Akka-http has already implemented a conditional directive that allows us to use ETags quite effectively

So what’s left for us is to properly include it in our routing and pass correct arguments.

In my sample project there is a class BooksApi

This is most important snippet – I have written comments inline:

// There are 3 cases to consider
path("books-etags" / IntNumber) { id =>
  optionalHeaderValueByName("If-None-Match") {
    case Some(_) =>
      // First case, we get request with some value of "If-None-Match" header, right now we are unable to say if it's valid ETag
      booksService.getBookLastUpdatedById(id) match {
        case Some(lastUpdated) =>
          // "conditional" directive receives the ETag extracted from the request, and compares it to "lightweightBookETag(lastUpdated)"
          // which was calculated only based on the date of the book - we didn't have to fetch full object from the DB
          conditional(lightweightBookETag(lastUpdated), lastUpdated) {
            // "conditional" directive will return 304 if ETag or "If-Modified-Since" were valid
            // in this case we don't need to fetch anything more from DB
            complete {
              // If ETag was invalid (for example outdated), we continue, this time fetching full object from DB
              // Fetching full object from memory is more time consuming
              booksService.findById(id) match {
                case Some(book) => book
                case None       => throw new RuntimeException("This shouldn't happen")
              }
            }
          }
        case None => complete {
          // If resource doesn't exist we don't set any headers
          HttpResponse(NotFound, entity = "Not found")
        }
      }
    case None =>
      // Second case, request doesn't contain "If-None-Match" header
      // we know that we have to return 200 with full body, so we do that (alternatively we return 404 if resource wasn't found)
      booksService.findById(id) match {
        case Some(book) =>
          conditional(bookETag(book), book.lastUpdated) {
            complete {
              book
            }
          }
        case None =>
          complete {
            HttpResponse(NotFound, entity = "Not found")
          }
      }
  }
}

A word about Last-Modified header

In some cases ETag and Last-Modified value could serve the same purposes, even in my project I calculate ETag based on lastUpdated date, because I know that each time a resource changes, it will also update lastUpdated date.

Last-Modified is sometimes simpler to understand, but it’s not as universal as ETags, here are some cases were it won’t work but ETags would:

  • Collections
    When collection has multiple resources, we can calculate combined ETag as concatenation of all ETags of individual resources, and then hash them with MD5 (or any other hashing algorithm)
    In case of Last-Modified we don’t have a way to do this, because if we look at Max(Last-Modified) for all elements, we won’t notice for example removal of elements from collection

  • Modification date is not available
    There are resources which don’t have information about modification date, they can change any time as well.
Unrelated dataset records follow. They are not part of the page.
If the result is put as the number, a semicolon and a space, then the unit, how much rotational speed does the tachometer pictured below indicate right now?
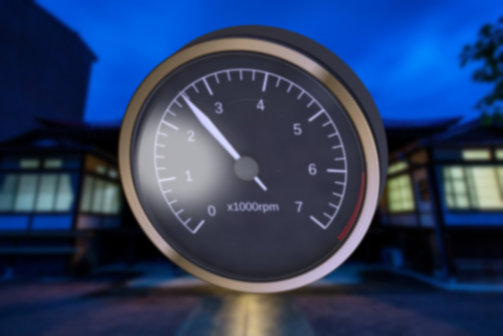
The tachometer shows 2600; rpm
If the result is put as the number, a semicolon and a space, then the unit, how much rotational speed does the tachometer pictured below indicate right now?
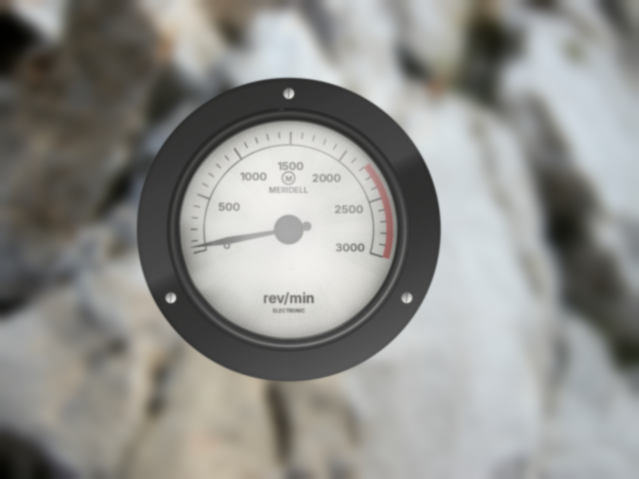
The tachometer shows 50; rpm
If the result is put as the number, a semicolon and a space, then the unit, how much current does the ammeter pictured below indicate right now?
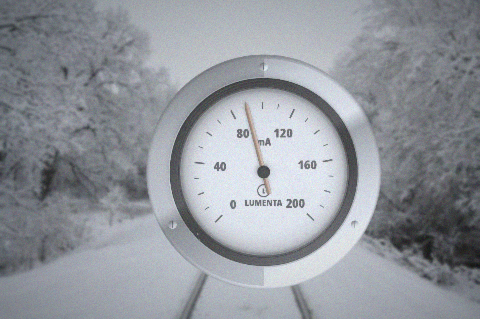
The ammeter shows 90; mA
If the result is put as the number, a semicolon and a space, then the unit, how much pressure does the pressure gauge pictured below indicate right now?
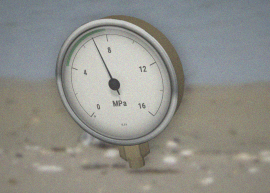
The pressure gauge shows 7; MPa
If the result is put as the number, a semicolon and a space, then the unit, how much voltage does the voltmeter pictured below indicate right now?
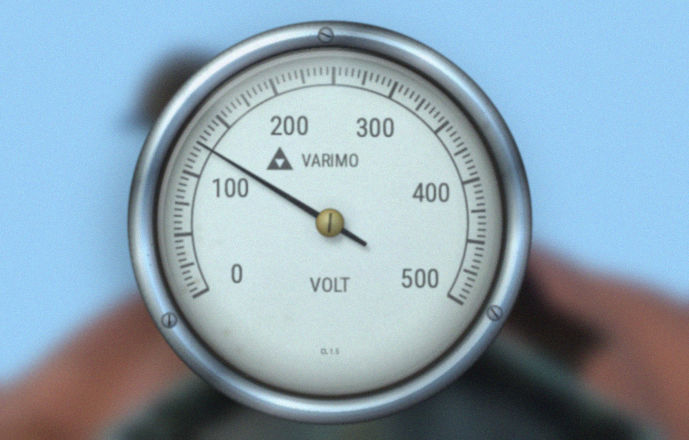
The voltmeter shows 125; V
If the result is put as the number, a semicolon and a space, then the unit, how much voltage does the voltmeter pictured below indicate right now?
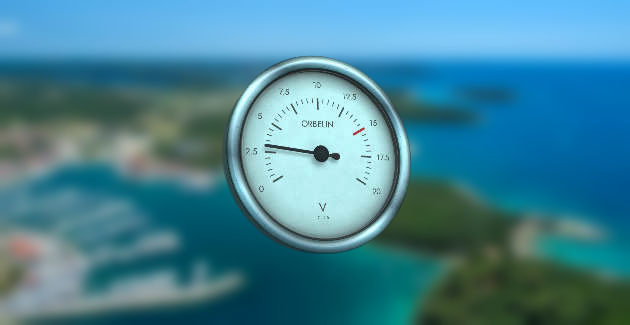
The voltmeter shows 3; V
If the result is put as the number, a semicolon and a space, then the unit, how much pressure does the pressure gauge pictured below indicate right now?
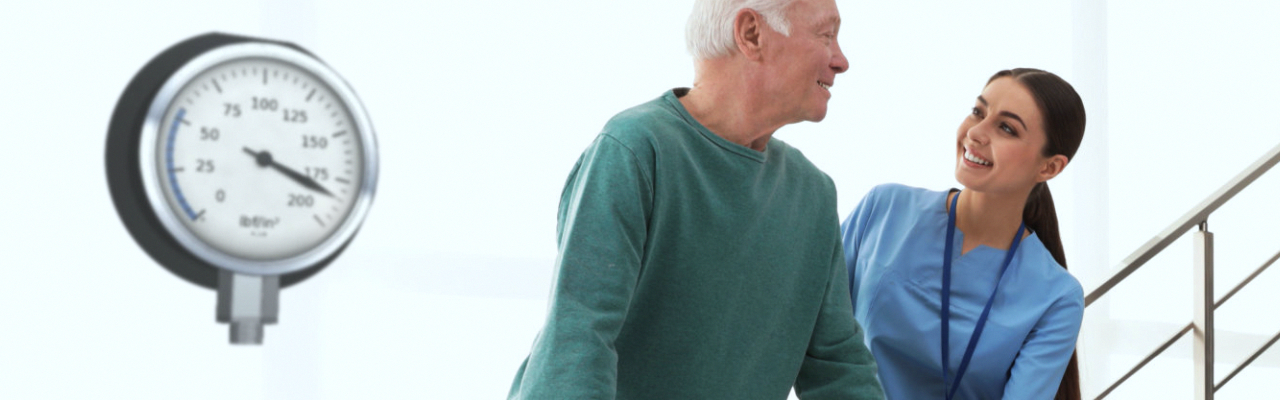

In those cases ETags are the only option

Summary

Support for ETags and Last-Modified header is quite easy to add for Akka-http projects.

I have shown how to add this to a single endpoint, the drawback is that it makes code much more verbose as there are 3 cases that require handling, each requires different path the request needs to go through.

This probably could be eliminated by defining more generic function that can encapsulate all the logic, but I decided to leave this out for now.